Aim of the task: Please reproduce the part of the passage on fossil fuel subsidy reform that opens with the words containing "Fossil fuel subsidies" and closes with "nearly $550 billion.", keeping every word the same.

Document section:
☆ ☆ ☆ ☆ ☆ ☆ ☆
Fossil fuel subsidies are bad economic policy, bad social policy and bad for the environment. Yet, many countries have some type of fossil fuel subsidy. In 2013, those subsidies added up to nearly $550 billion.

Why are so many countries spending so much on what is simply bad policy? And how can they reform these subsidies? This is what a panel of government ministers who have implemented reforms debated during the IMF/World Bank Group Spring Meetings in an event organized by ESMAP and co-hosted by the World Bank Group, the United States, and Friends of Fossil Fuel Subsidy Reform.

The panelists – representing countries as different as Angola, Egypt, Honduras, and Ukraine – described the countries’ varied experiences, but out of these varied experiences, four common messages emerged:

  1. Communication, communication, communication. Subsidy reform is not a technical challenge; it is a political one. Success requires that people understand what’s in it for them, why the reforms are needed, and what will be obtained in exchange for higher fuel prices. So communication is key. As Finance Minister Armando Manuel of Angola pointed out, it must be based on a deep understanding of stakeholders’ concerns.
☆ ☆ ☆ ☆ ☆ ☆ ☆
Stored data:
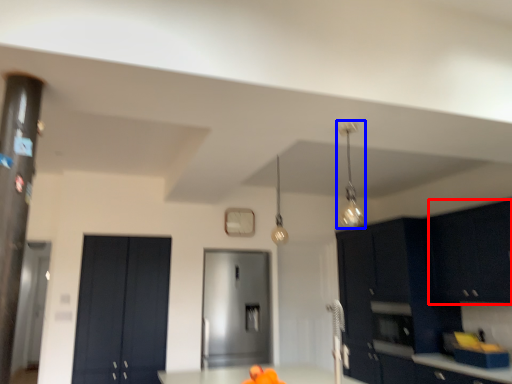
Question: Among these objects, which one is nearest to the camera, cabinetry (highlighted by a red box) or light fixture (highlighted by a blue box)?

Choices:
 (A) cabinetry
 (B) light fixture

Answer: (B)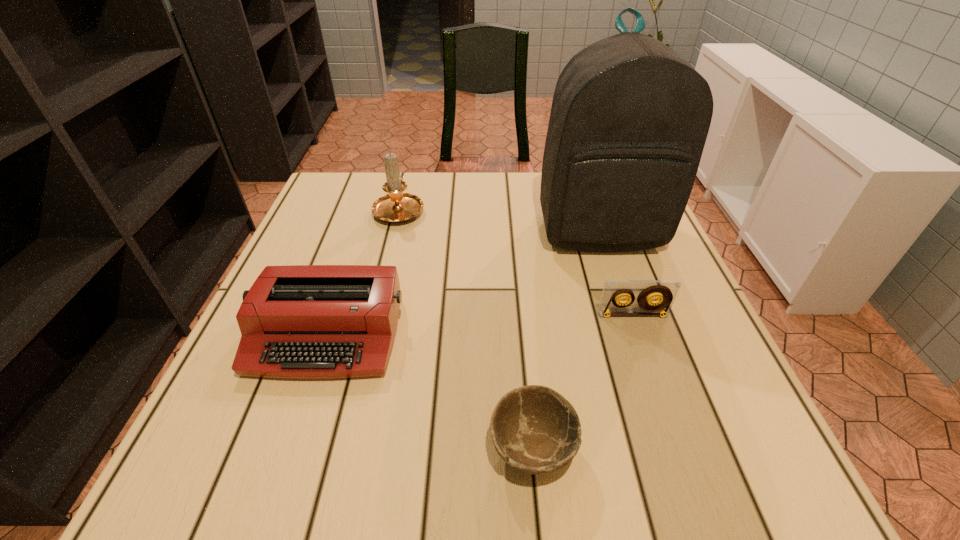
You are a GUI agent. You are given a task and a screenshot of the screen. Output one action in this format:
    pyautogui.click(x=<x>, y=<y>)
    Task: Click on the free spot between the shortest object and the backpack
    The image size is (960, 540).
    Given the screenshot: What is the action you would take?
    pyautogui.click(x=565, y=340)

Where is `free spot between the videotape and the bowl`? The height and width of the screenshot is (540, 960). free spot between the videotape and the bowl is located at coordinates (583, 382).

Locate an element on the screen. The image size is (960, 540). free point between the videotape and the tallest object is located at coordinates [x=616, y=274].

Where is `free spot between the fourth shortest object and the videotape`? The width and height of the screenshot is (960, 540). free spot between the fourth shortest object and the videotape is located at coordinates (516, 262).

You are a GUI agent. You are given a task and a screenshot of the screen. Output one action in this format:
    pyautogui.click(x=<x>, y=<y>)
    Task: Click on the vacant area between the tallest object and the second tallest object
    
    Given the screenshot: What is the action you would take?
    pyautogui.click(x=499, y=221)

Identify which object is located as the fourth nearest to the tallest object. Please provide its 2D coordinates. Your answer should be formatted as a tuple, i.e. [(x, y)], where the tuple contains the x and y coordinates of a point satisfying the conditions above.

[(534, 429)]

Select which object appears as the third closest to the candle. Please provide its 2D coordinates. Your answer should be formatted as a tuple, i.e. [(x, y)], where the tuple contains the x and y coordinates of a point satisfying the conditions above.

[(665, 291)]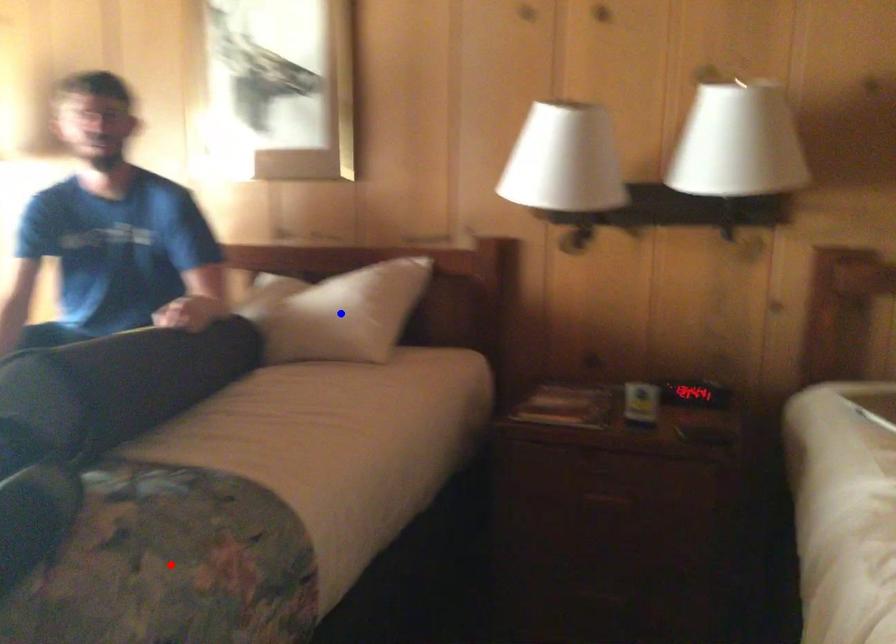
Question: In the image, two points are highlighted. Which point is nearer to the camera? Reply with the corresponding letter.

Choices:
 (A) blue point
 (B) red point

Answer: (B)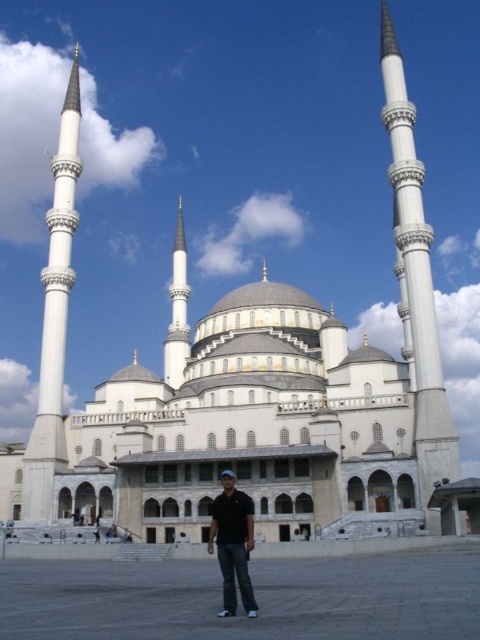
You are standing in front of the grand mosque and notice the white marble minaret at left and the black matte shirt at center. Which object is higher in the scene?

The white marble minaret at left is positioned over the black matte shirt at center, so it is higher in the scene.

You are an architect planning to add a new minaret to the mosque. You want to maintain symmetry between the existing white marble minaret at right and white marble minaret at left. Which existing minaret should you use as a reference for the new one?

To maintain symmetry, the new minaret should match the size of the white marble minaret at left, since the white marble minaret at right is smaller than it.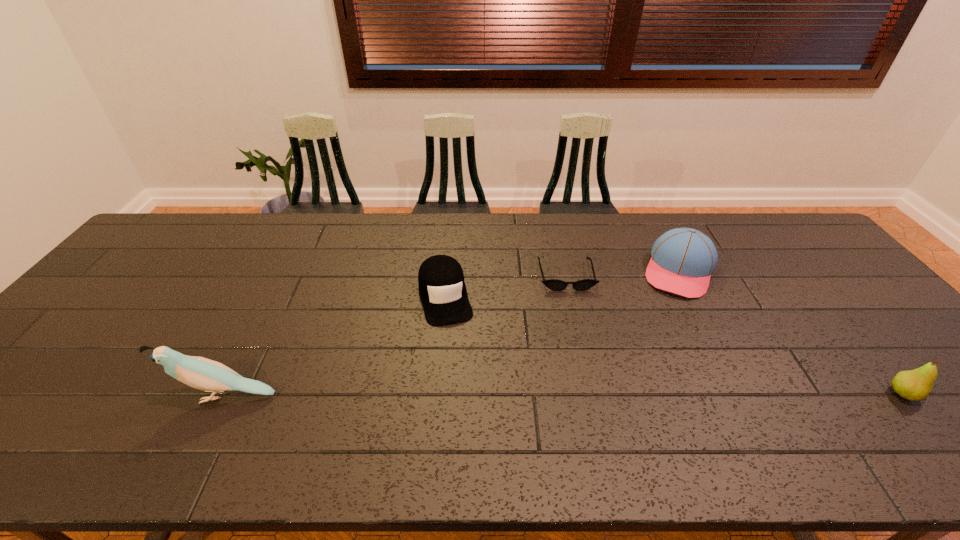
I want to click on vacant area situated 0.170m on the front-facing side of the cap, so click(x=463, y=377).

This screenshot has width=960, height=540. I want to click on object that is positioned at the far edge, so click(x=682, y=261).

What are the coordinates of `bird located in the near edge section of the desktop` in the screenshot? It's located at (201, 373).

Locate an element on the screen. The image size is (960, 540). pear that is at the near edge is located at coordinates (916, 385).

This screenshot has height=540, width=960. In order to click on object that is at the right edge in this screenshot , I will do `click(916, 385)`.

Find the location of `object present at the near right corner`. object present at the near right corner is located at coordinates (916, 385).

The image size is (960, 540). In the image, there is a desktop. Identify the location of vacant space at the far edge. (381, 253).

The image size is (960, 540). Find the location of `free space at the near edge of the desktop`. free space at the near edge of the desktop is located at coordinates (137, 421).

Where is `free region at the left edge of the desktop`? free region at the left edge of the desktop is located at coordinates (102, 355).

Find the location of `vacant space at the far left corner of the desktop`. vacant space at the far left corner of the desktop is located at coordinates (156, 253).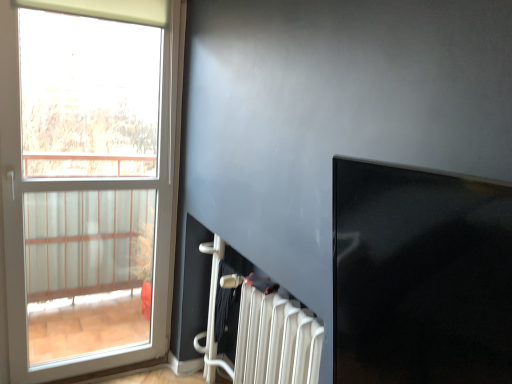
Question: Looking at their shapes, would you say white plastic radiator at lower center is wider or thinner than white glass window at left?

Choices:
 (A) thin
 (B) wide

Answer: (B)

Question: Considering the relative positions of white plastic radiator at lower center and white glass window at left in the image provided, is white plastic radiator at lower center to the left or to the right of white glass window at left?

Choices:
 (A) right
 (B) left

Answer: (A)

Question: Estimate the real-world distances between objects in this image. Which object is farther from the transparent glass window screen at upper right?

Choices:
 (A) white glass window at left
 (B) white plastic radiator at lower center

Answer: (A)

Question: Based on their relative distances, which object is farther from the white glass window at left?

Choices:
 (A) white plastic radiator at lower center
 (B) transparent glass window screen at upper right

Answer: (B)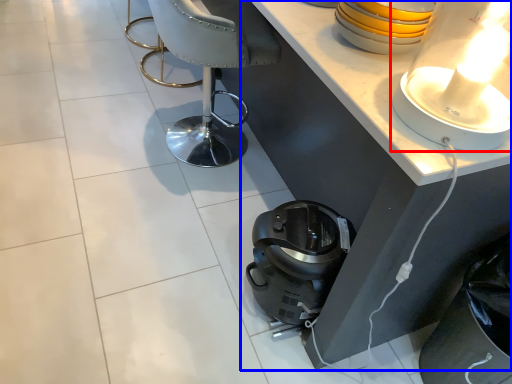
Question: Which point is closer to the camera, lamp (highlighted by a red box) or table (highlighted by a blue box)?

Choices:
 (A) lamp
 (B) table

Answer: (A)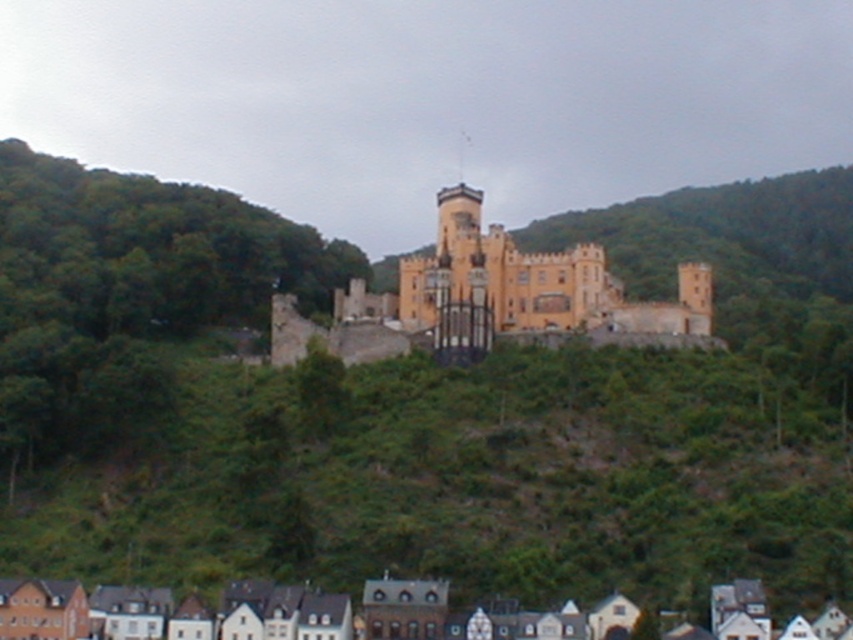
You are standing at the base of the hill and looking up towards the matte orange stone castle at center and the white painted wood houses at lower center. Which structure is higher in your field of view?

The matte orange stone castle at center is positioned over the white painted wood houses at lower center, so it appears higher in your field of view.

You are standing at the base of the hill and see the point at coordinates [494,300]. What object is located at that point?

The point at coordinates [494,300] corresponds to the matte orange stone castle at center.

You are standing in the field looking at the matte orange stone castle at center and the white painted wood houses at lower center. Which structure is closer to you?

The matte orange stone castle at center is closer to you than the white painted wood houses at lower center.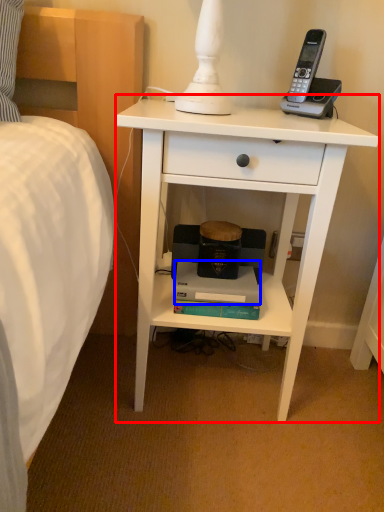
Question: Which object appears farthest to the camera in this image, nightstand (highlighted by a red box) or paperback book (highlighted by a blue box)?

Choices:
 (A) nightstand
 (B) paperback book

Answer: (B)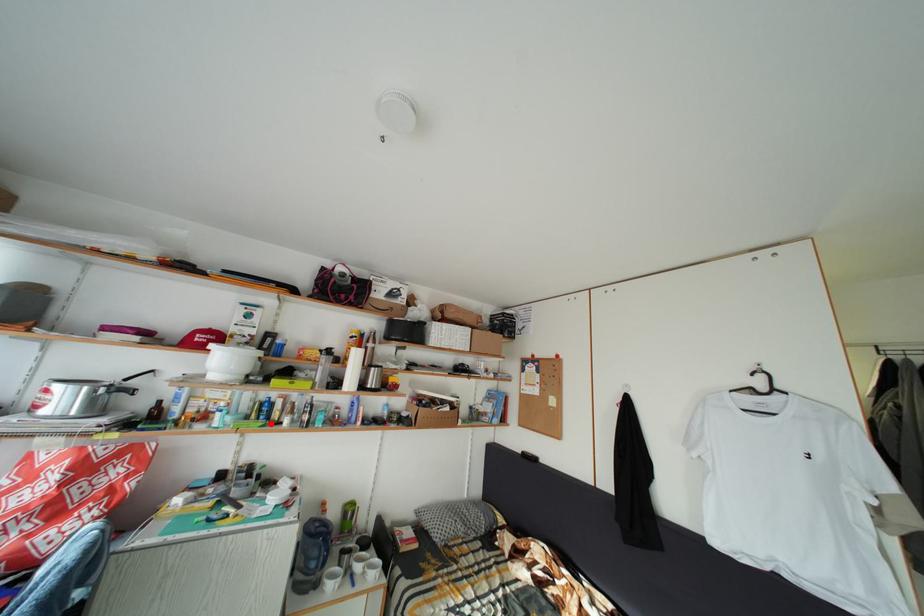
☆ ☆ ☆ ☆ ☆ ☆ ☆
Solution to this task:
Fossil fuel subsidies are bad economic policy, bad social policy and bad for the environment. Yet, many countries have some type of fossil fuel subsidy. In 2013, those subsidies added up to nearly $550 billion.